◆ Prompt ◆
Going through the data below, copy out each line where the word "potentially" shows up.

◆ Given data ◆

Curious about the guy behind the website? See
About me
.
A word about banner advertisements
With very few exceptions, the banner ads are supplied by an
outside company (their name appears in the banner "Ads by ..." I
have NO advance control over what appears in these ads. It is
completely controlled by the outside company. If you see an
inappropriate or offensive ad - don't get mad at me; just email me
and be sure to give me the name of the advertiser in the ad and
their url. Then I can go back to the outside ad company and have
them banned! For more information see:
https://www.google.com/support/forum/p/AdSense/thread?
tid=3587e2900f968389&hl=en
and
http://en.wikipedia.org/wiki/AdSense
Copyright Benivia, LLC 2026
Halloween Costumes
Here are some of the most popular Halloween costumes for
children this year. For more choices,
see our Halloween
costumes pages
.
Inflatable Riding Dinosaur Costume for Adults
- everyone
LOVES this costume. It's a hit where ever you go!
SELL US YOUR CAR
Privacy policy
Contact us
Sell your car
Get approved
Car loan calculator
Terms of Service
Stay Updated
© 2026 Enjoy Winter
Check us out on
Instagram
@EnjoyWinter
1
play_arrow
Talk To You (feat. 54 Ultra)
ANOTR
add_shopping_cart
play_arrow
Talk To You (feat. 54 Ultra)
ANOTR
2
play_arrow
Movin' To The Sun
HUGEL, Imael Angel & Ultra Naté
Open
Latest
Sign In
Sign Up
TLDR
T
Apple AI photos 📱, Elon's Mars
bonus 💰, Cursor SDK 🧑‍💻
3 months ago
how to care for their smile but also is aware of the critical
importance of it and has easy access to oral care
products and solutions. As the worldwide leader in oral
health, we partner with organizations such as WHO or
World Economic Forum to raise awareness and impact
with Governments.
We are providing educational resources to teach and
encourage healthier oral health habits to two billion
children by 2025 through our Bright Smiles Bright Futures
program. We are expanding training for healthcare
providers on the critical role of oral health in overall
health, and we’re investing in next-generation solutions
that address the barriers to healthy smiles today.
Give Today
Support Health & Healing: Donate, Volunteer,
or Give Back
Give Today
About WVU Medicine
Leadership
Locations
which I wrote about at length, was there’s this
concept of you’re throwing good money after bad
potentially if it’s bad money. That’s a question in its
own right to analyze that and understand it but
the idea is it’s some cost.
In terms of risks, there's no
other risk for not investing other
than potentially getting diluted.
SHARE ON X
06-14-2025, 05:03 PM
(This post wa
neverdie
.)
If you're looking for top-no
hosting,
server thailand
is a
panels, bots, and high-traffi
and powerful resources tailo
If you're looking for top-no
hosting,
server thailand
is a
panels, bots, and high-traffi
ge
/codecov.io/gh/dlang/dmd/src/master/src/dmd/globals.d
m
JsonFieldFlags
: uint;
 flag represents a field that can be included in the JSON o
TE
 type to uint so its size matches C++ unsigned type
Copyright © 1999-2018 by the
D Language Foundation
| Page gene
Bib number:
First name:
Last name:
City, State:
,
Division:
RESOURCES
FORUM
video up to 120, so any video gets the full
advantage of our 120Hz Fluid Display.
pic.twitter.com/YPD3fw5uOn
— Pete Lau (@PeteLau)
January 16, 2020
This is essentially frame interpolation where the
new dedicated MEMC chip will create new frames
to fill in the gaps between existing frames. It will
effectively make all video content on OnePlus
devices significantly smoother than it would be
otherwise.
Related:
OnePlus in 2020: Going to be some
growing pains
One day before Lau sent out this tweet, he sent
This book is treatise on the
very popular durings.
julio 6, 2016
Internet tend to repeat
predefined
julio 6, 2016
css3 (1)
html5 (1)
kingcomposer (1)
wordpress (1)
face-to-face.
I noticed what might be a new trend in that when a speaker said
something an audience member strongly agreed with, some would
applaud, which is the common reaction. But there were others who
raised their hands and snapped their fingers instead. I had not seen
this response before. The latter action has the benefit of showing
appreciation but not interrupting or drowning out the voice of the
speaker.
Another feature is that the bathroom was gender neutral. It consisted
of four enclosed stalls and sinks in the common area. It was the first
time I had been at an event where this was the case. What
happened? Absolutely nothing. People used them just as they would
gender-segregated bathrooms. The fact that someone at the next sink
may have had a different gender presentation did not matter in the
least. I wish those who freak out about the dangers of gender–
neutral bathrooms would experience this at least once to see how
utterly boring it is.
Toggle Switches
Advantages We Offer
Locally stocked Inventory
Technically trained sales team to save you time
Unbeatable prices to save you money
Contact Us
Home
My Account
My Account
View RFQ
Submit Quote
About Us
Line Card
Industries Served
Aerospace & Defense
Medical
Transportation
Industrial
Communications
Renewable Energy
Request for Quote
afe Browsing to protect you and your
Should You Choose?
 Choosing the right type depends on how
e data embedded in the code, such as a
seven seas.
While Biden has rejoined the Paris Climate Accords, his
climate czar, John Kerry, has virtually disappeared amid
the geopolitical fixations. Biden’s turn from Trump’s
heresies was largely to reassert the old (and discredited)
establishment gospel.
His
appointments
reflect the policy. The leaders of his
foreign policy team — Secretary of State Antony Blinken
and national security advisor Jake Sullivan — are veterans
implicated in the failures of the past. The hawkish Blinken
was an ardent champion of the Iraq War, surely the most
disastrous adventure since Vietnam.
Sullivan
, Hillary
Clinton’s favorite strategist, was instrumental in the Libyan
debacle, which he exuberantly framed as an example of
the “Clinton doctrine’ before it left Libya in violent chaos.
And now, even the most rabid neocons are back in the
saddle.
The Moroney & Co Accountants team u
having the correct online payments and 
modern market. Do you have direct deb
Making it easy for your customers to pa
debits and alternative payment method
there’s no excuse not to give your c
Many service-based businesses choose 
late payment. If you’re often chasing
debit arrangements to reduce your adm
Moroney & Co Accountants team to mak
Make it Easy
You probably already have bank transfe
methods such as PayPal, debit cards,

◆ Expected answer ◆
potentially if it’s bad money. That’s a question in its
than potentially getting diluted.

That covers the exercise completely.